What is needed
Reproduce the article on North Carolina's AI problem from "You don't get" up to and including "language). It's eye-opening." word for word.

Exercise text
# # #
You don't get it: North Carolina's AI problem is urgent
The AI revolution is happening fast, and North Carolina needs to act now to help avoid a severe workforce disruption
I wrote earlier this week that North Carolina needs to get going on AI legislation, but I don't think I conveyed just how urgent this is. Adapting our education system and workforce to an AI future is likely the most important policy issue facing our country right now, and the states that get it right will be at a huge advantage.
The states that don’t… well, it won’t be pretty.
If you don't believe me, listen to this podcast featuring an interview with a company CEO about how he uses AI now and how he plans to in the future (warning, there is a lot of bad language in there). Or this video with investor Chris Sacca (again, really bad language). It's eye-opening.
He says that AI right now is like AOL dial-up was at the dawn of the internet — a fun little tool, but not super useful. He's right on the money.
# # #
Stored data entries:

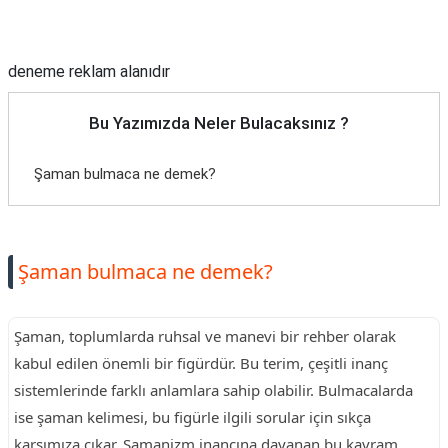
Reklam Alanı
deneme reklam alanıdır
Bu Yazımızda Neler Bulacaksınız ?
Şaman bulmaca ne demek?
Şaman bulmaca ne demek?
Şaman, toplumlarda ruhsal ve manevi bir rehber olarak
kabul edilen önemli bir figürdür. Bu terim, çeşitli inanç
sistemlerinde farklı anlamlara sahip olabilir. Bulmacalarda
ise şaman kelimesi, bu figürle ilgili sorular için sıkça
karşımıza çıkar. Şamanizm inancına dayanan bu kavram,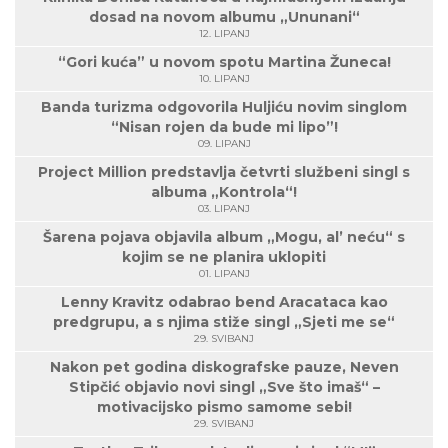
dosad na novom albumu „Ununani“
12. LIPANJ
“Gori kuća” u novom spotu Martina Žuneca!
10. LIPANJ
Banda turizma odgovorila Huljiću novim singlom
“Nisan rojen da bude mi lipo”!
09. LIPANJ
Project Million predstavlja četvrti službeni singl s
albuma „Kontrola“!
03. LIPANJ
Šarena pojava objavila album „Mogu, al’ neću“ s
kojim se ne planira uklopiti
01. LIPANJ
Lenny Kravitz odabrao bend Aracataca kao
predgrupu, a s njima stiže singl „Sjeti me se“
29. SVIBANJ
Nakon pet godina diskografske pauze, Neven
Stipčić objavio novi singl „Sve što imaš“ –
motivacijsko pismo samome sebi!
29. SVIBANJ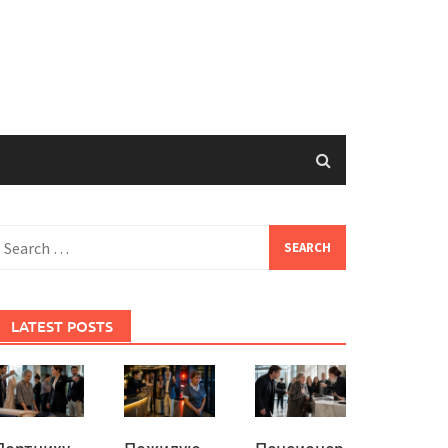
earch
or:
LATEST POSTS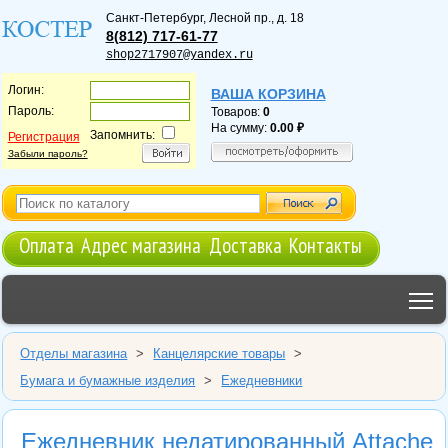
Санкт-Петербург
,
Лесной пр., д. 18
8(812) 717-61-77
shop2717907@yandex.ru
Логин:
ВАША КОРЗИНА
Пароль:
Товаров:
0
На сумму:
0.00
Запомнить:
Регистрация
Забыли пароль?
Оплата
Адрес магазина
Доставка
Контакты
T
Отделы магазина
>
Канцелярские товары
>
Бумага и бумажные изделия
>
Ежедневники
Ежедневник недатированный Attache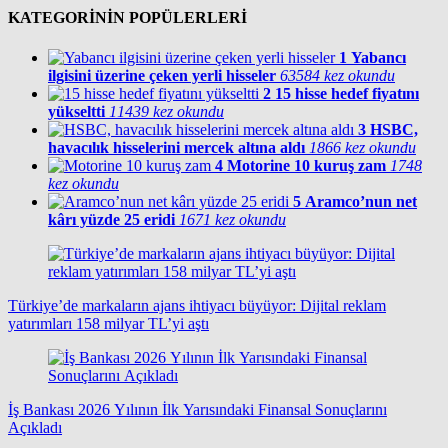
KATEGORİNİN POPÜLERLERİ
1
Yabancı
ilgisini üzerine çeken yerli hisseler
63584 kez okundu
2
15 hisse hedef fiyatını
yükseltti
11439 kez okundu
3
HSBC,
havacılık hisselerini mercek altına aldı
1866 kez okundu
4
Motorine 10 kuruş zam
1748
kez okundu
5
Aramco’nun net
kârı yüzde 25 eridi
1671 kez okundu
Türkiye’de markaların ajans ihtiyacı büyüyor: Dijital reklam
yatırımları 158 milyar TL’yi aştı
İş Bankası 2026 Yılının İlk Yarısındaki Finansal Sonuçlarını
Açıkladı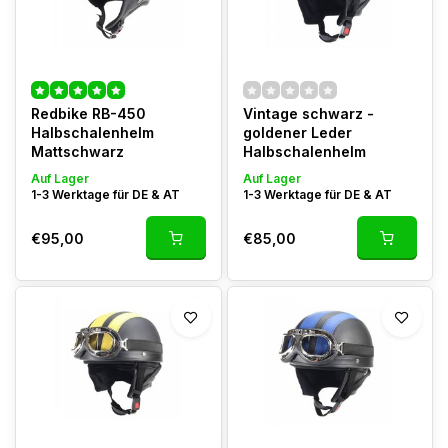
Redbike RB-450
Vintage schwarz -
Halbschalenhelm
goldener Leder
Mattschwarz
Halbschalenhelm
Auf Lager
Auf Lager
1-3 Werktage für DE & AT
1-3 Werktage für DE & AT
€95,00
€85,00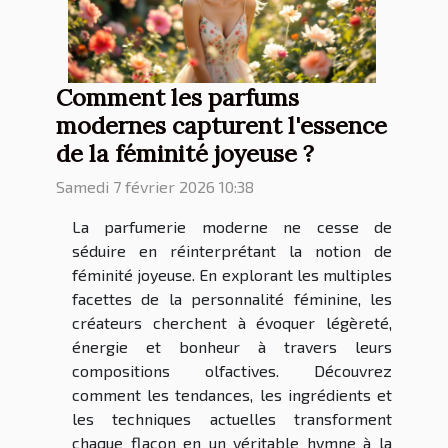
Comment les parfums
modernes capturent l'essence
de la féminité joyeuse ?
Samedi 7 février 2026 10:38
La parfumerie moderne ne cesse de
séduire en réinterprétant la notion de
féminité joyeuse. En explorant les multiples
facettes de la personnalité féminine, les
créateurs cherchent à évoquer légèreté,
énergie et bonheur à travers leurs
compositions olfactives. Découvrez
comment les tendances, les ingrédients et
les techniques actuelles transforment
chaque flacon en un véritable hymne à la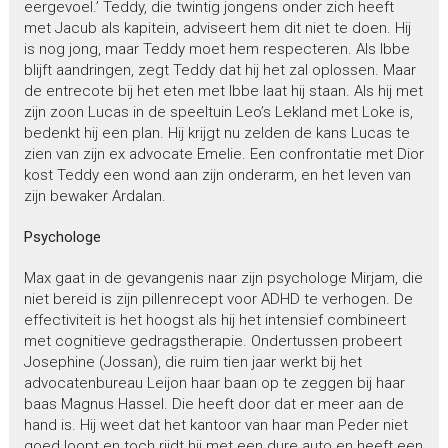
eergevoel.’ Teddy, die twintig jongens onder zich heeft
met Jacub als kapitein, adviseert hem dit niet te doen. Hij
is nog jong, maar Teddy moet hem respecteren. Als Ibbe
blijft aandringen, zegt Teddy dat hij het zal oplossen. Maar
de entrecote bij het eten met Ibbe laat hij staan. Als hij met
zijn zoon Lucas in de speeltuin Leo’s Lekland met Loke is,
bedenkt hij een plan. Hij krijgt nu zelden de kans Lucas te
zien van zijn ex advocate Emelie. Een confrontatie met Dior
kost Teddy een wond aan zijn onderarm, en het leven van
zijn bewaker Ardalan.
Psychologe
Max gaat in de gevangenis naar zijn psychologe Mirjam, die
niet bereid is zijn pillenrecept voor ADHD te verhogen. De
effectiviteit is het hoogst als hij het intensief combineert
met cognitieve gedragstherapie. Ondertussen probeert
Josephine (Jossan), die ruim tien jaar werkt bij het
advocatenbureau Leijon haar baan op te zeggen bij haar
baas Magnus Hassel. Die heeft door dat er meer aan de
hand is. Hij weet dat het kantoor van haar man Peder niet
goed loopt en toch rijdt hij met een dure auto en heeft een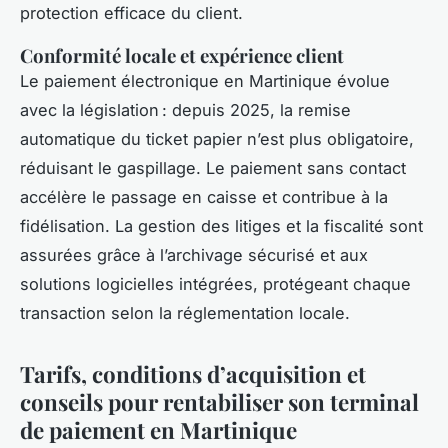
protection efficace du client.
Conformité locale et expérience client
Le paiement électronique en Martinique évolue
avec la législation : depuis 2025, la remise
automatique du ticket papier n’est plus obligatoire,
réduisant le gaspillage. Le paiement sans contact
accélère le passage en caisse et contribue à la
fidélisation. La gestion des litiges et la fiscalité sont
assurées grâce à l’archivage sécurisé et aux
solutions logicielles intégrées, protégeant chaque
transaction selon la réglementation locale.
Tarifs, conditions d’acquisition et
conseils pour rentabiliser son terminal
de paiement en Martinique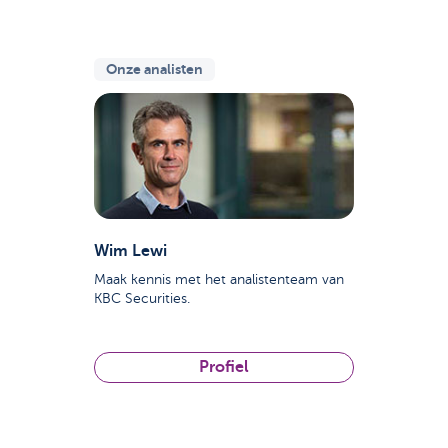
Onze analisten
Wim Lewi
Maak kennis met het analistenteam van
KBC Securities.
Profiel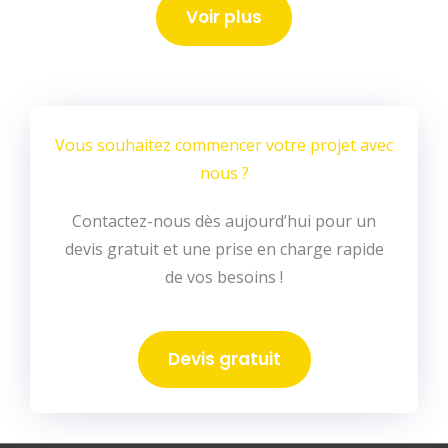
Voir plus
Vous souhaitez commencer votre projet avec
nous ?
Contactez-nous dès aujourd’hui pour un
devis gratuit et une prise en charge rapide
de vos besoins !
Devis gratuit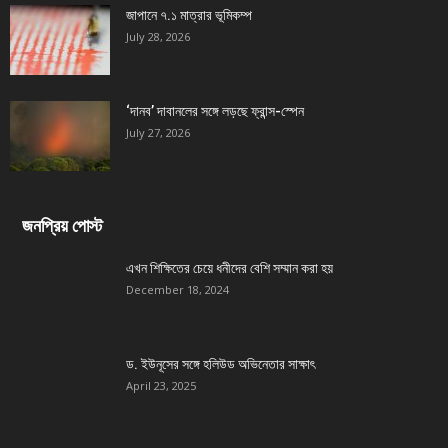
জাপানে ৭.১ মাত্রার ভূমিকম্প
July 28, 2026
‘দানব’ দাবানলের সঙ্গে লড়ছে ফ্রান্স-স্পেন
July 27, 2026
জনপ্রিয় পোস্ট
এখন শিক্ষিতের চেয়ে ধনীদের বেশি সম্মান করা হয়
December 18, 2024
ড. ইউনূসের সঙ্গে হলিউড অভিনেতার সাক্ষাৎ
April 23, 2025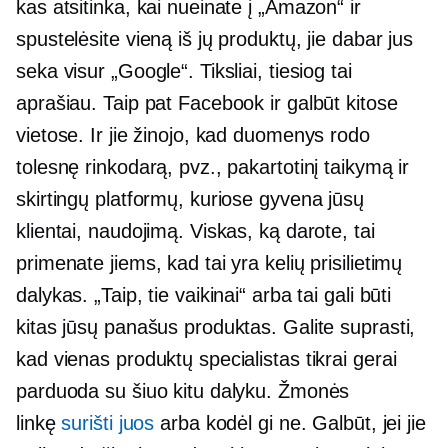
kas atsitinka, kai nueinate į „Amazon“ ir
spustelėsite vieną iš jų produktų, jie dabar jus
seka visur „Google“. Tiksliai, tiesiog tai
aprašiau. Taip pat Facebook ir galbūt kitose
vietose. Ir jie žinojo, kad duomenys rodo
tolesnę rinkodarą, pvz., pakartotinį taikymą ir
skirtingų platformų, kuriose gyvena jūsų
klientai, naudojimą. Viskas, ką darote, tai
primenate jiems, kad tai yra kelių prisilietimų
dalykas. „Taip, tie vaikinai“ arba tai gali būti
kitas jūsų panašus produktas. Galite suprasti,
kad vienas produktų specialistas tikrai gerai
parduoda su šiuo kitu dalyku. Žmonės
linkę
surišti juos
arba kodėl gi ne. Galbūt, jei jie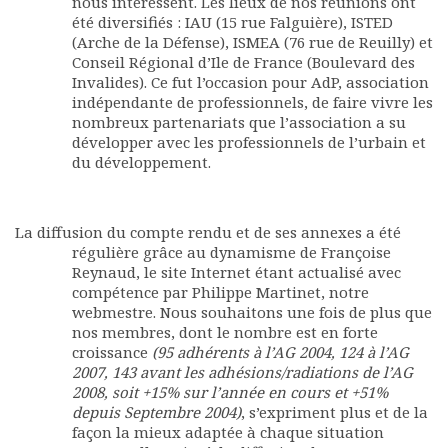
nous intéressent. Les lieux de nos réunions ont
Rapports moraux
été diversifiés : IAU (15 rue Falguière), ISTED
Rapports financiers
(Arche de la Défense), ISMEA (76 rue de Reuilly) et
Conseil Régional d’Ile de France (Boulevard des
Nous rejoindre
Invalides). Ce fut l’occasion pour AdP, association
Le bulletin
indépendante de professionnels, de faire vivre les
Présentation du bulletin
nombreux partenariats que l’association a su
Comité de rédaction
développer avec les professionnels de l’urbain et
Bulletins Villes en
du développement.
développement
Kiosk
Ressources
La diffusion du compte rendu et de ses annexes a été
régulière grâce au dynamisme de Françoise
Nos actions
Reynaud, le site Internet étant actualisé avec
Podcast-AdP
compétence par Philippe Martinet, notre
Dîners débats
webmestre. Nous souhaitons une fois de plus que
Journées d’études
nos membres, dont le nombre est en forte
Concours vidéo
croissance
(95 adhérents à l’AG 2004, 124 à l’AG
2007, 143 avant les adhésions/radiations de l’AG
Matinales
2008, soit +15% sur l’année en cours et +51%
Nos partenaires
depuis Septembre 2004)
, s’expriment plus et de la
Evénements
façon la mieux adaptée à chaque situation
Publications et rapports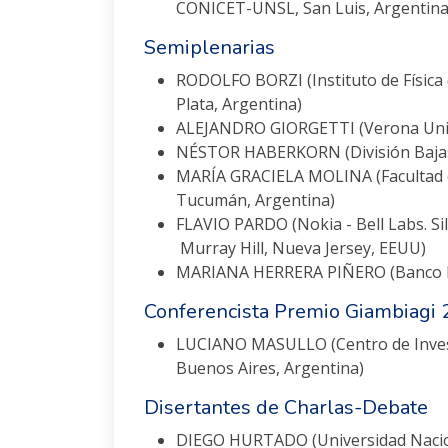
CONICET-UNSL, San Luis, Argentina
Semiplenarias
RODOLFO BORZI (Instituto de Física d
Plata, Argentina)
ALEJANDRO GIORGETTI (Verona Univer
NÉSTOR HABERKORN (División Bajas 
MARÍA GRACIELA MOLINA (Facultad d
Tucumán, Argentina)
FLAVIO PARDO (Nokia - Bell Labs. Si
Murray Hill, Nueva Jersey, EEUU)
MARIANA HERRERA PIÑERO (Banco Nac
Conferencista Premio Giambiagi
LUCIANO MASULLO (Centro de Inves
Buenos Aires, Argentina)
Disertantes de Charlas-Debate
DIEGO HURTADO (Universidad Nacion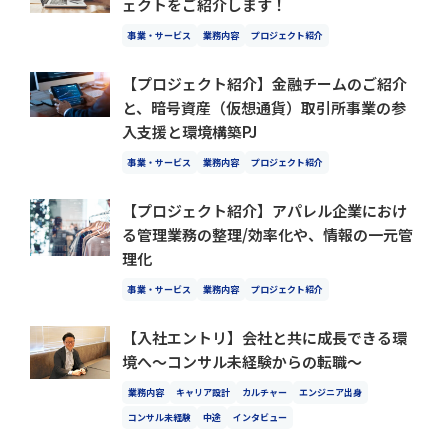
ェクトをご紹介します！
事業・サービス
業務内容
プロジェクト紹介
【プロジェクト紹介】金融チームのご紹介
と、暗号資産（仮想通貨）取引所事業の参
入支援と環境構築PJ
事業・サービス
業務内容
プロジェクト紹介
【プロジェクト紹介】アパレル企業におけ
る管理業務の整理/効率化や、情報の一元管
理化
事業・サービス
業務内容
プロジェクト紹介
【入社エントリ】会社と共に成長できる環
境へ〜コンサル未経験からの転職〜
業務内容
キャリア設計
カルチャー
エンジニア出身
コンサル未経験
中途
インタビュー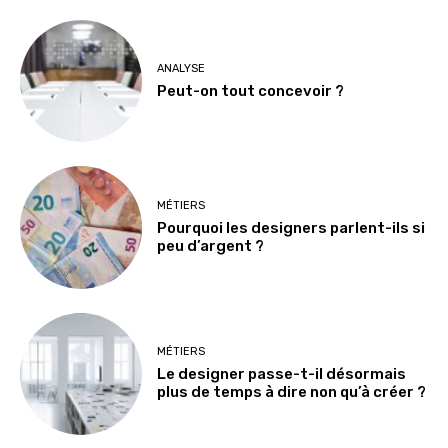
ANALYSE
Peut-on tout concevoir ?
MÉTIERS
Pourquoi les designers parlent-ils si
peu d’argent ?
MÉTIERS
Le designer passe-t-il désormais
plus de temps à dire non qu’à créer ?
# # #
Exercise solution
You don't get it: North Carolina's AI problem is urgent
The AI revolution is happening fast, and North Carolina needs to act now to help avoid a severe workforce disruption
I wrote earlier this week that North Carolina needs to get going on AI legislation, but I don't think I conveyed just how urgent this is. Adapting our education system and workforce to an AI future is likely the most important policy issue facing our country right now, and the states that get it right will be at a huge advantage.
The states that don’t… well, it won’t be pretty.
If you don't believe me, listen to this podcast featuring an interview with a company CEO about how he uses AI now and how he plans to in the future (warning, there is a lot of bad language in there). Or this video with investor Chris Sacca (again, really bad language). It's eye-opening.